Duty and Morality


Selections from Grounding for the Metaphysics of Morals

Duty and Morality

This selection is only the first section of Kant’s Grounding for the Metaphysics of Morals. I am only going to discuss duty and morality. Kant gives three propositions regarding duty (p.107). Kant argues that the will that acts from reason is the will guided by duty.

The first proposition is helps us distinguish which actions have moral worth by differentiating acts that are motivated because of duty and acts that are not. Kant shows the differences using a few examples, the first is a salesman who does not overcharge a customer even if he knows they are inexperienced, but the salesman’s reasoning behind this is that he doesn’t want to tarnish his reputation if he were to get caught overcharging an inexperienced customer.

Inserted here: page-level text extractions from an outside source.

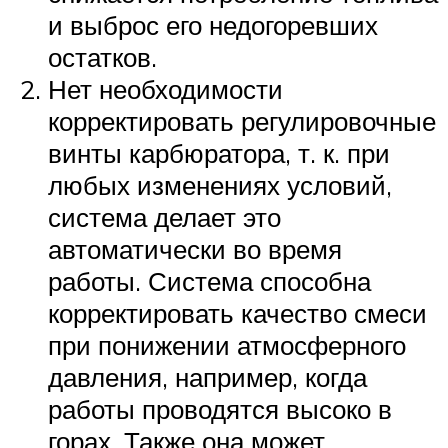
и выброс его недогоревших
остатков.
Нет необходимости
корректировать регулировочные
винты карбюратора, т. к. при
любых изменениях условий,
система делает это
автоматически во время
работы. Система способна
корректировать качество смеси
при понижении атмосферного
давления, например, когда
работы проводятся высоко в
горах. Также она может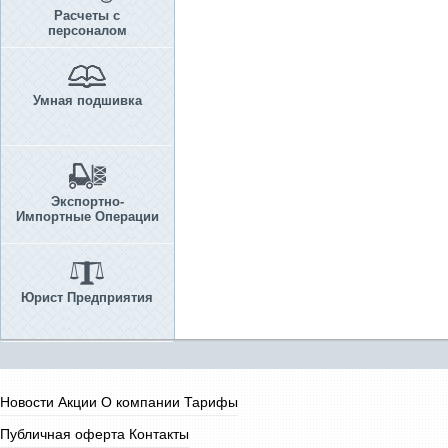
Расчеты с
персоналом
Умная подшивка
Экспортно-
Импортные Операции
Юрист Предприятия
Новости
Акции
О компании
Тарифы
Публичная оферта
Контакты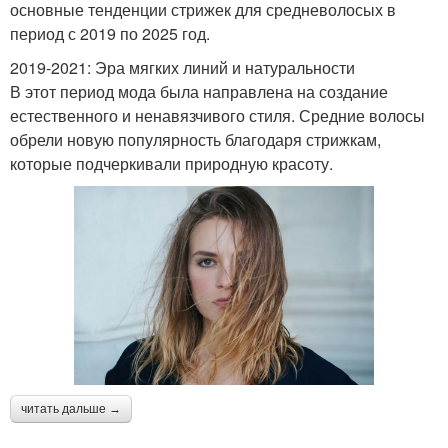
основные тенденции стрижек для средневолосых в
период с 2019 по 2025 год.
2019-2021: Эра мягких линий и натуральности
В этот период мода была направлена на создание
естественного и ненавязчивого стиля. Средние волосы
обрели новую популярность благодаря стрижкам,
которые подчеркивали природную красоту.
читать дальше →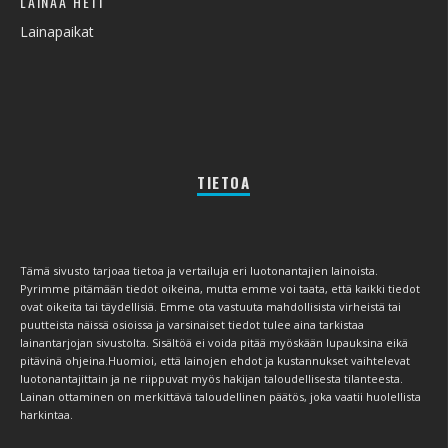
LAINAA HETI
Lainapaikat
TIETOA
Tämä sivusto tarjoaa tietoa ja vertailuja eri luotonantajien lainoista.
Pyrimme pitämään tiedot oikeina, mutta emme voi taata, että kaikki tiedot
ovat oikeita tai täydellisiä. Emme ota vastuuta mahdollisista virheistä tai
puutteista näissä osioissa ja varsinaiset tiedot tulee aina tarkistaa
lainantarjojan sivustolta. Sisältöä ei voida pitää myöskään lupauksina eikä
pitävinä ohjeina.Huomioi, että lainojen ehdot ja kustannukset vaihtelevat
luotonantajittain ja ne riippuvat myös hakijan taloudellisesta tilanteesta.
Lainan ottaminen on merkittävä taloudellinen päätös, joka vaatii huolellista
harkintaa.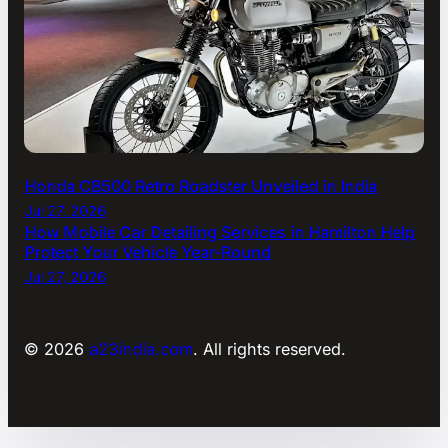
Honda CB500 Retro Roadster Unveiled in India
Jul 27, 2026
How Mobile Car Detailing Services in Hamilton Help
Protect Your Vehicle Year-Round
Jul 27, 2026
© 2026
a23india.com
. All rights reserved.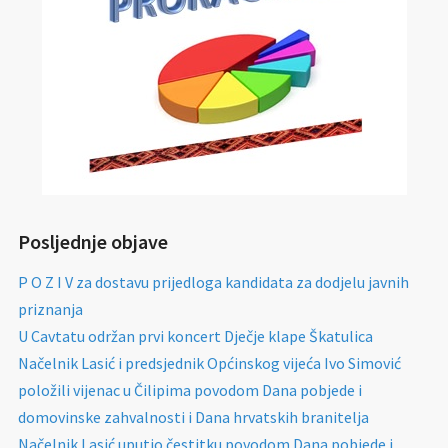
Posljednje objave
P O Z I V za dostavu prijedloga kandidata za dodjelu javnih
priznanja
U Cavtatu održan prvi koncert Dječje klape Škatulica
Načelnik Lasić i predsjednik Općinskog vijeća Ivo Simović
položili vijenac u Čilipima povodom Dana pobjede i
domovinske zahvalnosti i Dana hrvatskih branitelja
Načelnik Lasić uputio čestitku povodom Dana pobjede i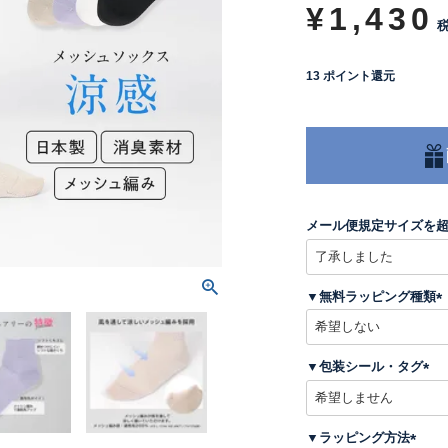
¥
1,430
13
ポイント還元
メール便規定サイズを
▼無料ラッピング種類
(
▼包装シール・タグ
)
(
必
須
▼ラッピング方法
)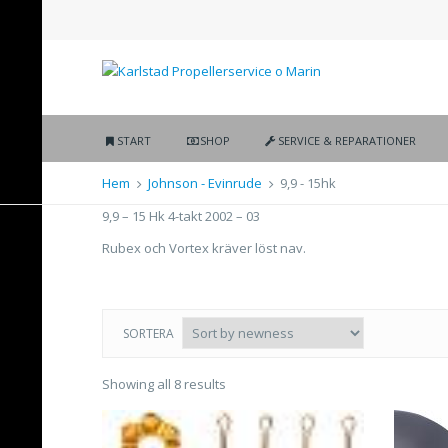
START
SHOP
SERVICE & REPARATIONER
Hem
Johnson - Evinrude
9,9 - 15hk
9,9 – 15 Hk 4-takt 2002 – 03
Rubex och Vortex kräver löst nav.
SORTERA
Showing all 8 results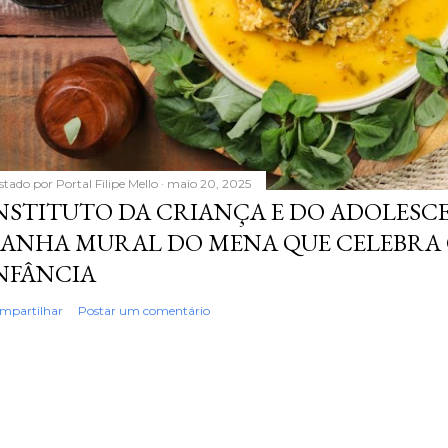
stado por
Portal Filipe Mello
maio 20, 2025
NSTITUTO DA CRIANÇA E DO ADOLESC
ANHA MURAL DO MENA QUE CELEBRA 
NFÂNCIA
mpartilhar
Postar um comentário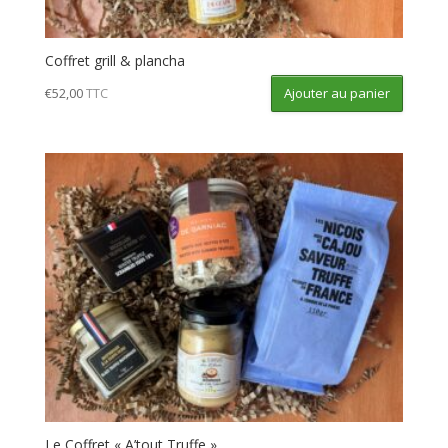
Coffret grill & plancha
Ajouter au panier
€
52,00
TTC
Le Coffret « A’tout Truffe »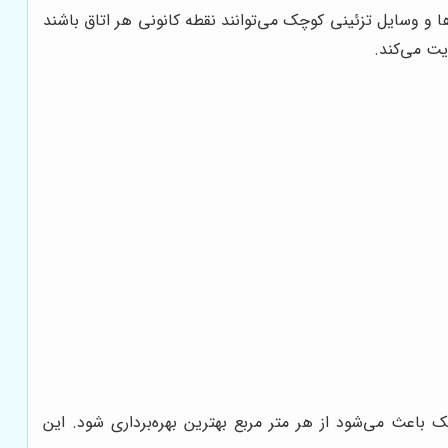
ا و وسایل تزئینی کوچک می‌توانند نقطه کانونی هر اتاق باشند
ت می‌کند.
 باعث می‌شود از هر متر مربع بهترین بهره‌برداری شود. این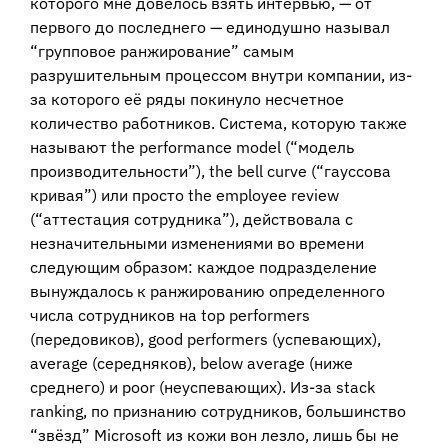
которого мне довелось взять интервью, — от
первого до последнего — единодушно называл
“групповое ранжирование” самым
разрушительным процессом внутри компании, из-
за которого её ряды покинуло несчетное
количество работников. Система, которую также
называют the performance model (“модель
производительности”), the bell curve (“гауссова
кривая”) или просто the employee review
(“аттестация сотрудника”), действовала с
незначительными изменениями во времени
следующим образом: каждое подразделение
вынуждалось к ранжированию определенного
числа сотрудников на top performers
(передовиков), good performers (успевающих),
average (середняков), below average (ниже
среднего) и poor (неуспевающих). Из-за stack
ranking, по признанию сотрудников, большинство
“звёзд” Microsoft из кожи вон лезло, лишь бы не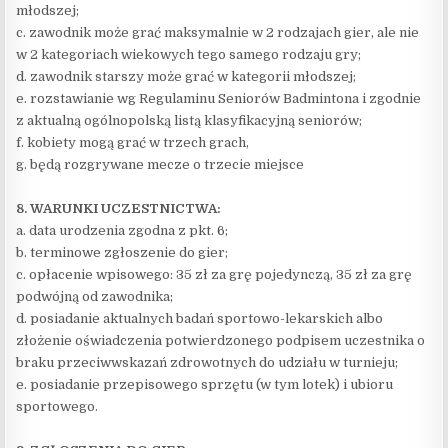
młodszej;
c. zawodnik może grać maksymalnie w 2 rodzajach gier, ale nie
w 2 kategoriach wiekowych tego samego rodzaju gry;
d. zawodnik starszy może grać w kategorii młodszej;
e. rozstawianie wg Regulaminu Seniorów Badmintona i zgodnie
z aktualną ogólnopolską listą klasyfikacyjną seniorów;
f. kobiety mogą grać w trzech grach,
g. będą rozgrywane mecze o trzecie miejsce
8. WARUNKI UCZESTNICTWA:
a. data urodzenia zgodna z pkt. 6;
b. terminowe zgłoszenie do gier;
c. opłacenie wpisowego: 35 zł za grę pojedynczą, 35 zł za grę
podwójną od zawodnika;
d. posiadanie aktualnych badań sportowo-lekarskich albo
złożenie oświadczenia potwierdzonego podpisem uczestnika o
braku przeciwwskazań zdrowotnych do udziału w turnieju;
e. posiadanie przepisowego sprzętu (w tym lotek) i ubioru
sportowego.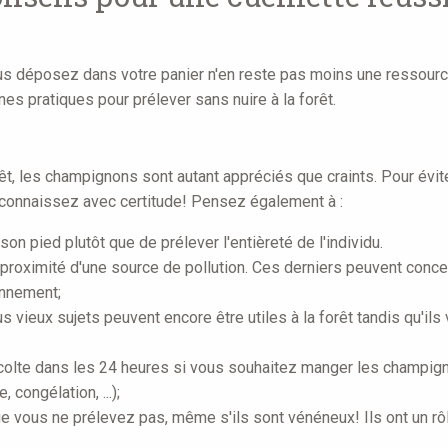
ous déposez dans votre panier n'en reste pas moins une ressource 
es pratiques pour prélever sans nuire à la forêt.
êt, les champignons sont autant appréciés que craints. Pour éviter
connaissez avec certitude! Pensez également à :
n pied plutôt que de prélever l'entièreté de l'individu.
proximité d'une source de pollution. Ces derniers peuvent conce
onnement;
us vieux sujets peuvent encore être utiles à la forêt tandis qu'i
olte dans les 24 heures si vous souhaitez manger les champigno
congélation, ...);
 vous ne prélevez pas, même s'ils sont vénéneux! Ils ont un rôle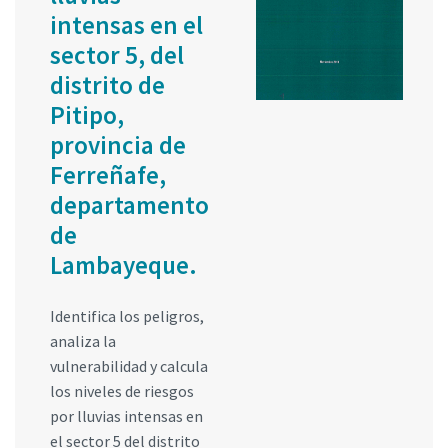
intensas en el
sector 5, del
distrito de
Pitipo,
provincia de
Ferreñafe,
departamento
de
Lambayeque.
Identifica los peligros,
analiza la
vulnerabilidad y calcula
los niveles de riesgos
por lluvias intensas en
el sector 5 del distrito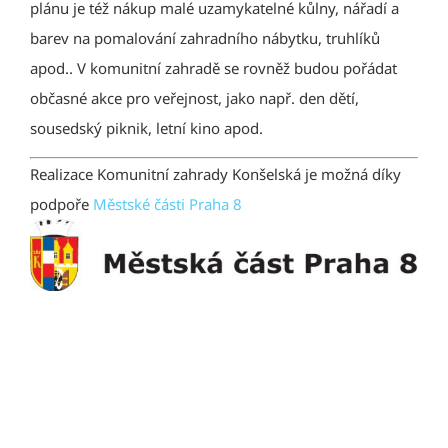
plánu je též nákup malé uzamykatelné kůlny, nářadí a
barev na pomalování zahradního nábytku, truhlíků
apod.. V komunitní zahradě se rovněž budou pořádat
občasné akce pro veřejnost, jako např. den dětí,
sousedský piknik, letní kino apod.
Realizace Komunitní zahrady Konšelská je možná díky
podpoře
Městské části Praha 8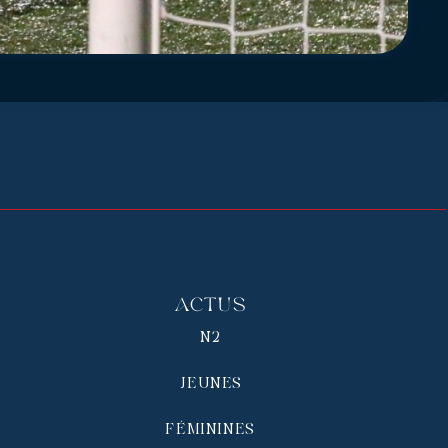
Actus
N2
JEUNES
FÉMININES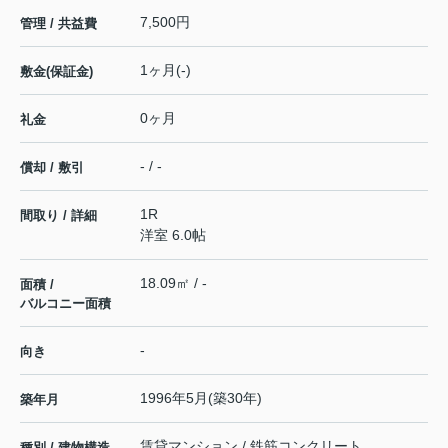
7,500円
管理 / 共益費
1ヶ月(-)
敷金(保証金)
0ヶ月
礼金
- / -
償却 / 敷引
1R
間取り / 詳細
洋室 6.0帖
18.09㎡ / -
面積 /
バルコニー面積
-
向き
1996年5月(築30年)
築年月
賃貸マンション / 鉄筋コンクリート
種別 / 建物構造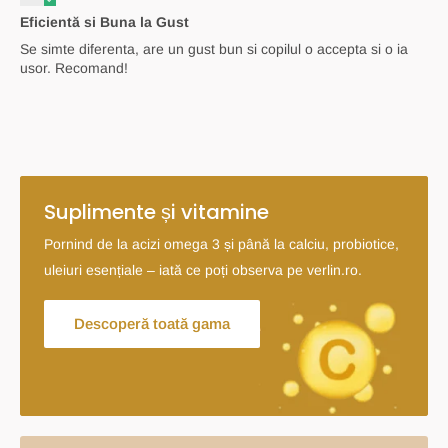
Eficientă si Buna la Gust
Se simte diferenta, are un gust bun si copilul o accepta si o ia
usor. Recomand!
Suplimente și vitamine
Pornind de la acizi omega 3 și până la calciu, probiotice,
uleiuri esențiale – iată ce poți observa pe verlin.ro.
Descoperă toată gama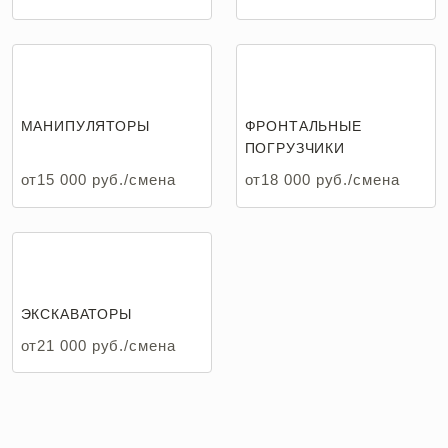
Аренда экскаватора погрузчика в Домодедово
МАНИПУЛЯТОРЫ
ФРОНТАЛЬНЫЕ
ПОГРУЗЧИКИ
от15 000 руб./смена
от18 000 руб./смена
ЭКСКАВАТОРЫ
от21 000 руб./смена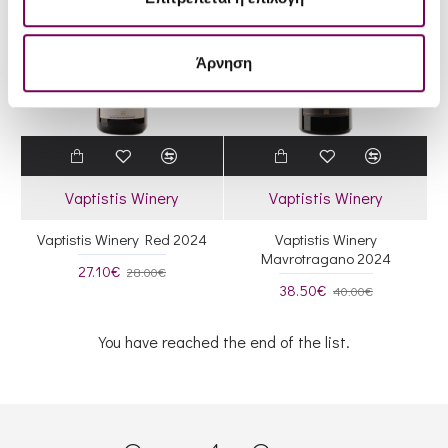
Άρνηση
Vaptistis Winery
Vaptistis Winery
Vaptistis Winery Red 2024
Vaptistis Winery
Mavrotragano 2024
27.10€
28.00€
38.50€
40.00€
You have reached the end of the list.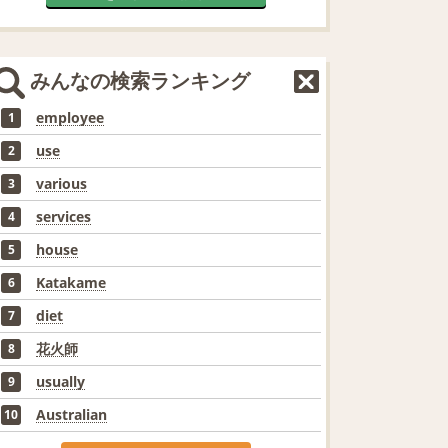
みんなの検索ランキング
employee
1
use
2
various
3
services
4
house
5
Katakame
6
diet
7
花火師
8
usually
9
Australian
10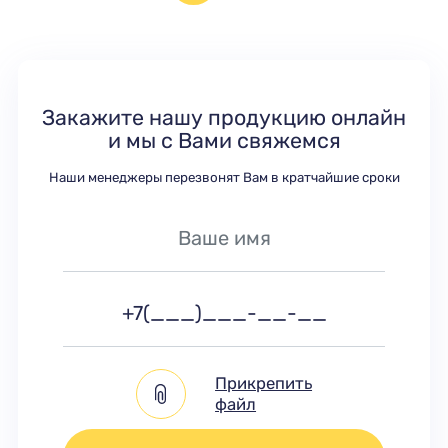
Закажите нашу продукцию онлайн
и мы с Вами свяжемся
Наши менеджеры перезвонят Вам в кратчайшие сроки
Прикрепить
файл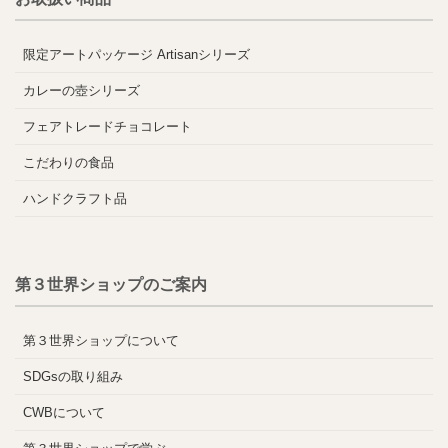
限定アートパッケージ Artisanシリーズ
カレーの壺シリーズ
フェアトレードチョコレート
こだわりの食品
ハンドクラフト品
第３世界ショップのご案内
第３世界ショップについて
SDGsの取り組み
CWBについて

Kant says this is not because of morals, because the salesman was not motivated by duty to treat the customer fairly.

The second proposition is “an action done from duty has its moral worth, not in the purpose that is to be attained by it, but in the maxim according to which the action is determined.”(p.107). This meaning that an action is morally good if the motivating forces behind the decision to make that action are good.

The third proposition is a combination of the first two, stated, as “Duty is the necessity of an action done out of respect for the law.”(p.107). Kant thinks you must respect the law. The law is the only thing “which can determine the will except objectively the law.”(p.108).  So because the law can be objective, even if you are inclined to break it, you should not.

Duty and reason often conflict for an individual. An example that Kant uses is lying. When you lie, you expect that other people will believe your lie, you believe this because the universal law is that you should be truthful. In this situation you have expected that the universal law you should live by is to be truthful, but you have also decided that you are going to allow yourself to make an exception to this universal law and lie. Kant describes the universal law as the categorical imperative. The categorical imperative is the law by which you should live by to be morally good, but you can also choose not to follow that law.

Kant, Immanuel. “Selections from Grounding for the Metaphysics of Morals.” Grounding for the Metaphysics of Morals (1993): 104-112. Blackboard. Web. 12 Oct. 2014.